» TASK OBJECTIVE
The required answer is the run of lines from the one holding "Ужгород, Україна" to the end of the data below, copied exactly and free of pictures.

── INFORMATION GIVEN ──

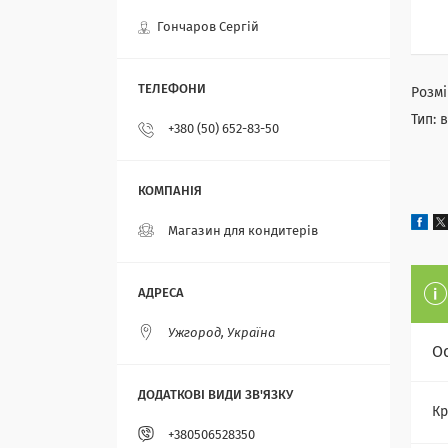
Гончаров Сергій
Розмі
Тип: 
+380 (50) 652-83-50
Магазин для кондитерів
Ужгород, Україна
О
Кр
+380506528350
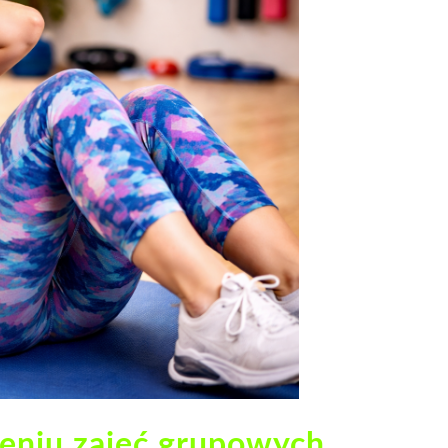
eniu zajęć grupowych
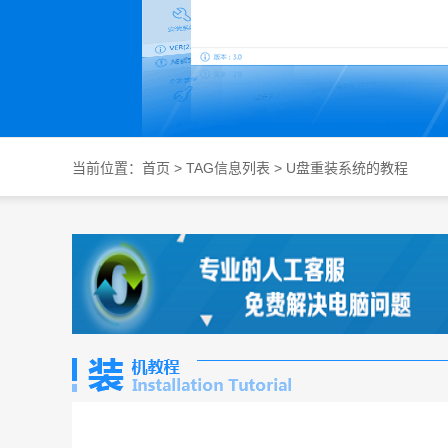
当前位置：
首页
> TAG信息列表 > U盘重装系统的教程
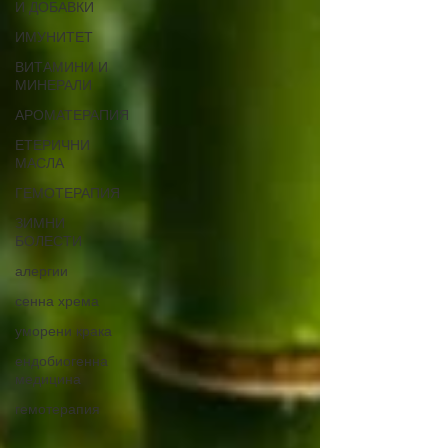
И ДОБАВКИ
ИМУНИТЕТ
ВИТАМИНИ И
МИНЕРАЛИ
АРОМАТЕРАПИЯ
ЕТЕРИЧНИ
МАСЛА
ГЕМОТЕРАПИЯ
ЗИМНИ
БОЛЕСТИ
алергии
сенна хрема
уморени крака
ендобиогенна
медицина
гемотерапия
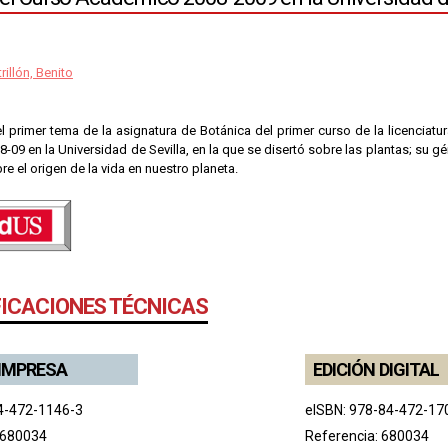
rillón, Benito
l primer tema de la asignatura de Botánica del primer curso de la licenciatur
8-09 en la Universidad de Sevilla, en la que se disertó sobre las plantas; su g
e el origen de la vida en nuestro planeta.
FICACIONES TÉCNICAS
 IMPRESA
EDICIÓN DIGITAL
4-472-1146-3
eISBN: 978-84-472-17
 680034
Referencia: 680034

───

» RESULT OF THE EXERCISE
Ужгород, Україна
О
Кр
+380506528350
eniu zajęć grupowych
当前位置：
首页
> TAG信息列表 > U盘重装系统的教程
И ДОБАВКИ
ИМУНИТЕТ
ВИТАМИНИ И
МИНЕРАЛИ
АРОМАТЕРАПИЯ
ЕТЕРИЧНИ
МАСЛА
ГЕМОТЕРАПИЯ
ЗИМНИ
БОЛЕСТИ
алергии
сенна хрема
уморени крака
ендобиогенна
медицина
гемотерапия
rillón, Benito
l primer tema de la asignatura de Botánica del primer curso de la licenciatur
8-09 en la Universidad de Sevilla, en la que se disertó sobre las plantas; su g
e el origen de la vida en nuestro planeta.
FICACIONES TÉCNICAS
 IMPRESA
EDICIÓN DIGITAL
4-472-1146-3
eISBN: 978-84-472-17
 680034
Referencia: 680034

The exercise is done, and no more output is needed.